* YOUR GOAL: Locate every line in the listing below that contains the string "fontSize", treating uppercase and lowercase letters as distinct, and copy each of those lines.

Data excerpts
>> START
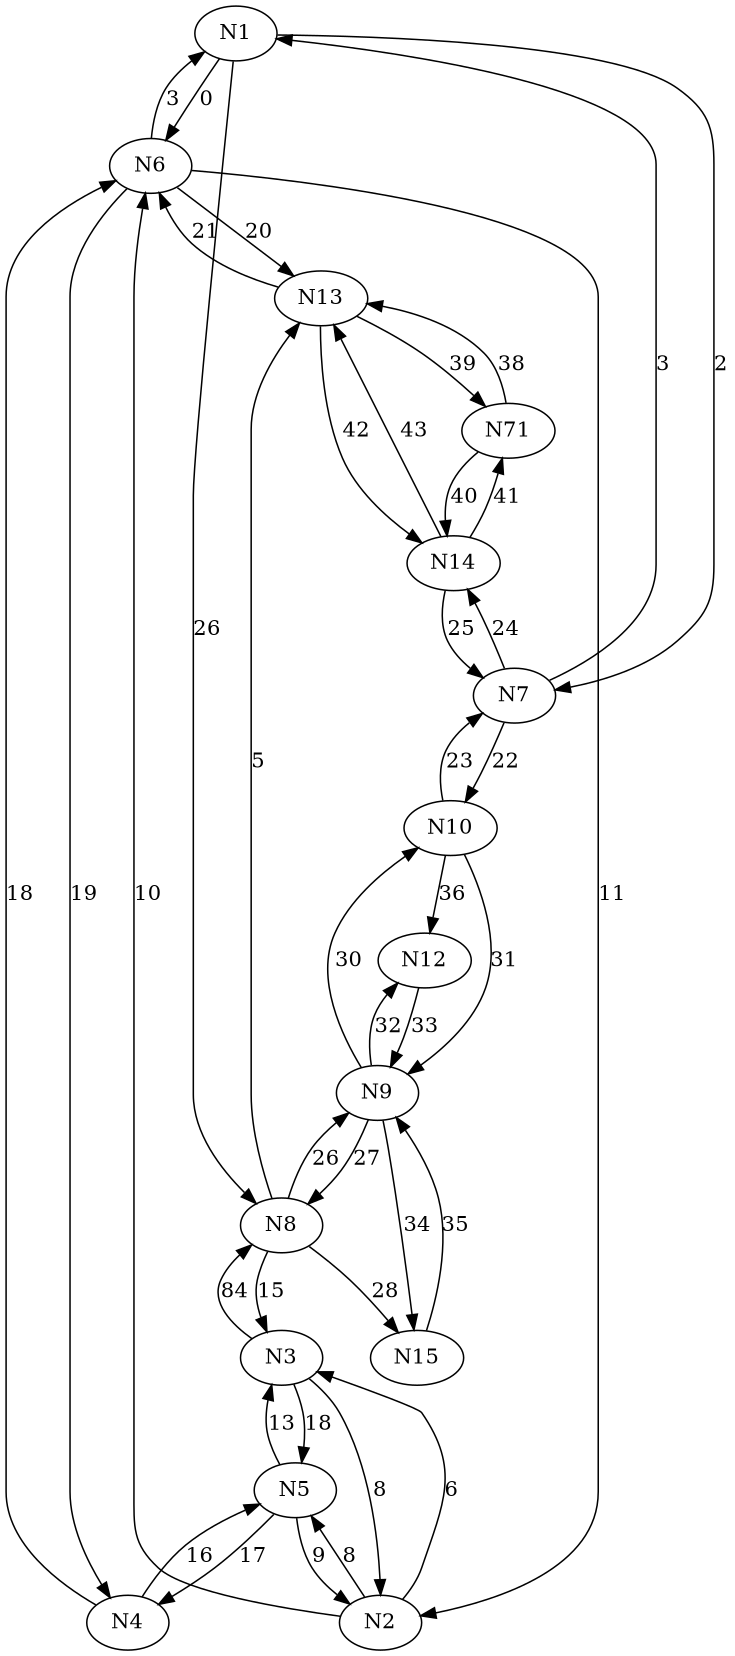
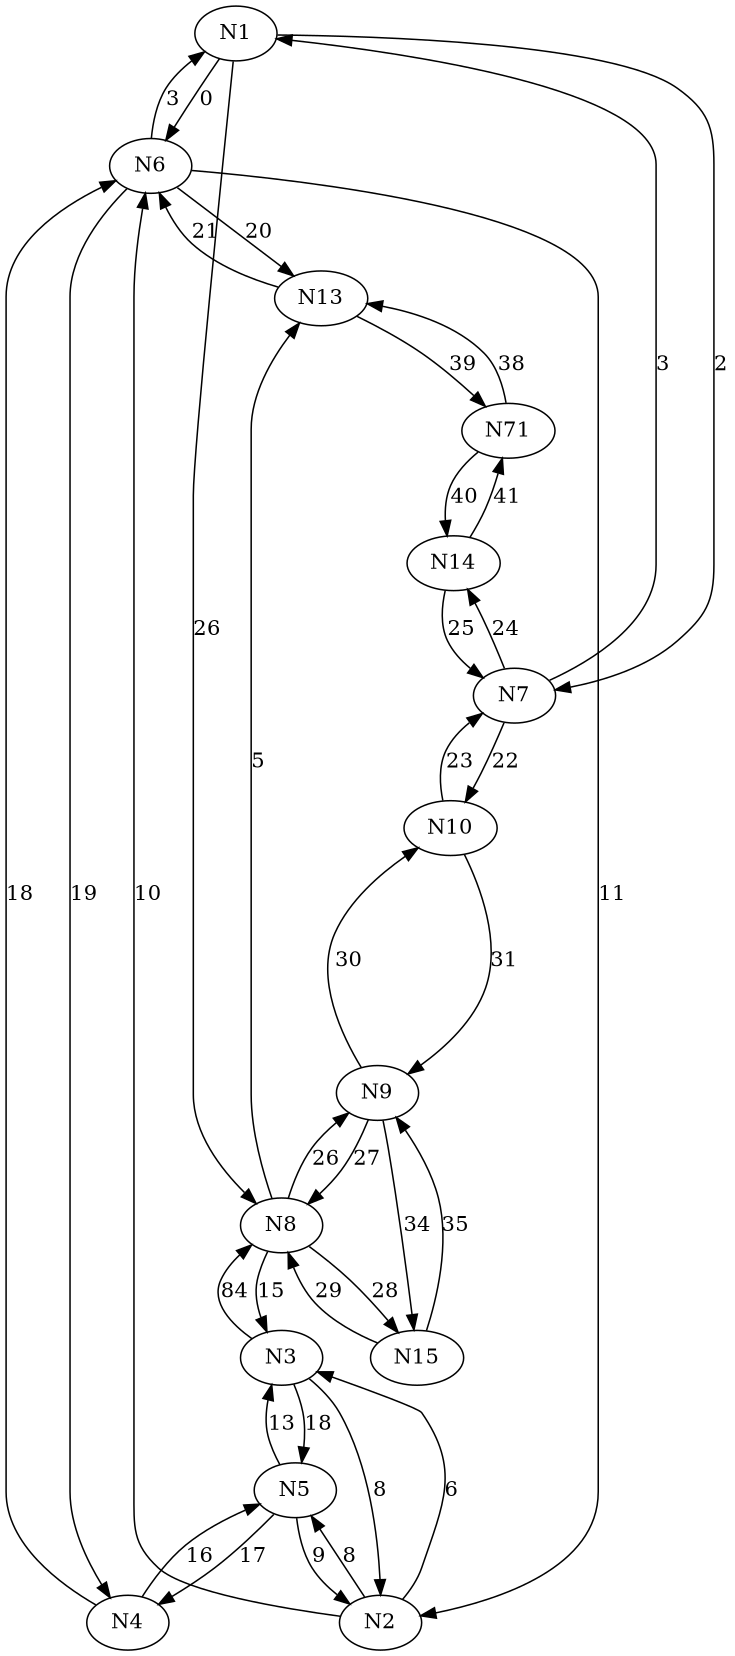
  strict digraph {
    node [LabelGraphics="{'fontSize': 20}" cpu=14]
    edge [delay=2 graphics="{'fill': '#000000', 'width': 1, 'style': 'standard'}" maxRate=10 max_rate=10]
    N1 [cpu=10 graphics="{'x': 223.25, 'y': 214.4, 'h': 20, 'w': 60, 'fill': '#cccccc', 'outline': '#000000', 'type': 'ellipse'}"]
    N6 [graphics="{'x': 278.32, 'y': 309.8, 'h': 20, 'w': 60, 'fill': '#cccccc', 'outline': '#000000', 'type': 'ellipse'}"]
    N7 [cpu=16 graphics="{'x': 126.87, 'y': 140.64, 'h': 20, 'w': 60, 'fill': '#cccccc', 'outline': '#000000', 'type': 'ellipse'}"]
    N8 [cpu=16 graphics="{'x': 322.58, 'y': 165.22, 'h': 20, 'w': 60, 'fill': '#cccccc', 'outline': '#000000', 'type': 'ellipse'}"]
    N2 [cpu=15 graphics="{'x': 388.47, 'y': 260.62, 'h': 20, 'w': 60, 'fill': '#cccccc', 'outline': '#000000', 'type': 'ellipse'}"]
    N4 [cpu=3 graphics="{'x': 263.57, 'y': 416.01, 'h': 20, 'w': 60, 'fill': '#cccccc', 'outline': '#000000', 'type': 'ellipse'}"]
    N13 [cpu=6 graphics="{'x': 157.36, 'y': 400.28, 'h': 20, 'w': 60, 'fill': '#cccccc', 'outline': '#000000', 'type': 'ellipse'}"]
    N10 [cpu=9 graphics="{'x': 89.5, 'y': 61.96, 'h': 20, 'w': 60, 'fill': '#cccccc', 'outline': '#000000', 'type': 'ellipse'}"]
    N14 [cpu=6 graphics="{'x': 40.32, 'y': 243.9, 'h': 20, 'w': 60, 'fill': '#cccccc', 'outline': '#000000', 'type': 'ellipse'}"]
    N3 [cpu=15 graphics="{'x': 452.4, 'y': 232.1, 'h': 20, 'w': 60, 'fill': '#cccccc', 'outline': '#000000', 'type': 'ellipse'}"]
    N9 [graphics="{'x': 257.67, 'y': 111.13, 'h': 20, 'w': 60, 'fill': '#cccccc', 'outline': '#000000', 'type': 'ellipse'}"]
    N15 [cpu=5 graphics="{'x': 400.28, 'y': 34.42, 'h': 20, 'w': 60, 'fill': '#cccccc', 'outline': '#000000', 'type': 'ellipse'}"]
    N5 [cpu=4 graphics="{'x': 396.34, 'y': 427.81, 'h': 20, 'w': 60, 'fill': '#cccccc', 'outline': '#000000', 'type': 'ellipse'}"]
    n14 [cpu=3 graphics="{'x': 0.0, 'y': 328.48, 'h': 20, 'w': 60, 'fill': '#cccccc', 'outline': '#000000', 'type': 'ellipse'}" label=N71]
-   N12 [cpu=5 graphics="{'x': 193.75, 'y': 0.0, 'h': 20, 'w': 60, 'fill': '#cccccc', 'outline': '#000000', 'type': 'ellipse'}"]
    N1 -> N6 [delay=5 label=0]
    N1 -> N7 [delay=4 label=2 maxRate=5 max_rate=5]
    N1 -> N8 [label=26 maxRate=16 max_rate=16]
    N6 -> N1 [delay=5 label=3]
    N6 -> N2 [label=11]
    N6 -> N4 [delay=9 label=19]
    N6 -> N13 [delay=5 label=20 maxRate=7 max_rate=7]
    N7 -> N1 [delay=4 label=3 maxRate=5 max_rate=5]
    N7 -> N10 [delay=8 label=22 maxRate=12 max_rate=12]
    N7 -> N14 [delay=5 label=24 maxRate=9 max_rate=9]
    N8 -> N13 [label=5 maxRate=16 max_rate=16]
    N8 -> N3 [label=15]
    N8 -> N9 [delay=9 label=26 maxRate=15 max_rate=15]
    N8 -> N15 [delay=7 label=28 maxRate=13 max_rate=13]
    N2 -> N6 [label=10]
    N2 -> N3 [delay=4 label=6]
    N2 -> N5 [delay=7 label=8 maxRate=6 max_rate=6]
    N4 -> N6 [delay=9 label=18]
    N4 -> N5 [label=16 maxRate=11 max_rate=11]
    N13 -> N6 [delay=5 label=21 maxRate=7 max_rate=7]
-   N13 -> N14 [delay=4 label=42 maxRate=17 max_rate=17]
    N13 -> n14 [delay=9 label=39 maxRate=13 max_rate=13]
    N10 -> N7 [delay=8 label=23 maxRate=12 max_rate=12]
    N10 -> N9 [label=31 maxRate=16 max_rate=16]
-   N10 -> N12 [delay=4 label=36 maxRate=12 max_rate=12]
    N14 -> N7 [delay=5 label=25 maxRate=9 max_rate=9]
-   N14 -> N13 [delay=4 label=43 maxRate=17 max_rate=17]
    N14 -> n14 [delay=7 label=41 maxRate=6 max_rate=6]
    N3 -> N8 [label=84]
    N3 -> N2 [delay=4 label=8]
    N3 -> N5 [delay=6 label=18 maxRate=8 max_rate=8]
    N9 -> N8 [delay=9 label=27 maxRate=15 max_rate=15]
    N9 -> N10 [label=30 maxRate=16 max_rate=16]
    N9 -> N15 [delay=7 label=34 maxRate=8 max_rate=8]
-   N9 -> N12 [delay=8 label=32 maxRate=11 max_rate=11]
+   N15 -> N8 [delay=7 label=29 maxRate=13 max_rate=13]
    N15 -> N9 [delay=7 label=35 maxRate=8 max_rate=8]
    N5 -> N2 [delay=7 label=9 maxRate=6 max_rate=6]
    N5 -> N4 [label=17 maxRate=11 max_rate=11]
    N5 -> N3 [delay=6 label=13 maxRate=8 max_rate=8]
    n14 -> N13 [delay=9 label=38 maxRate=13 max_rate=13]
    n14 -> N14 [delay=7 label=40 maxRate=6 max_rate=6]
-   N12 -> N9 [delay=8 label=33 maxRate=11 max_rate=11]
  }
>> END
* RESULT:
    node [LabelGraphics="{'fontSize': 20}" cpu=14]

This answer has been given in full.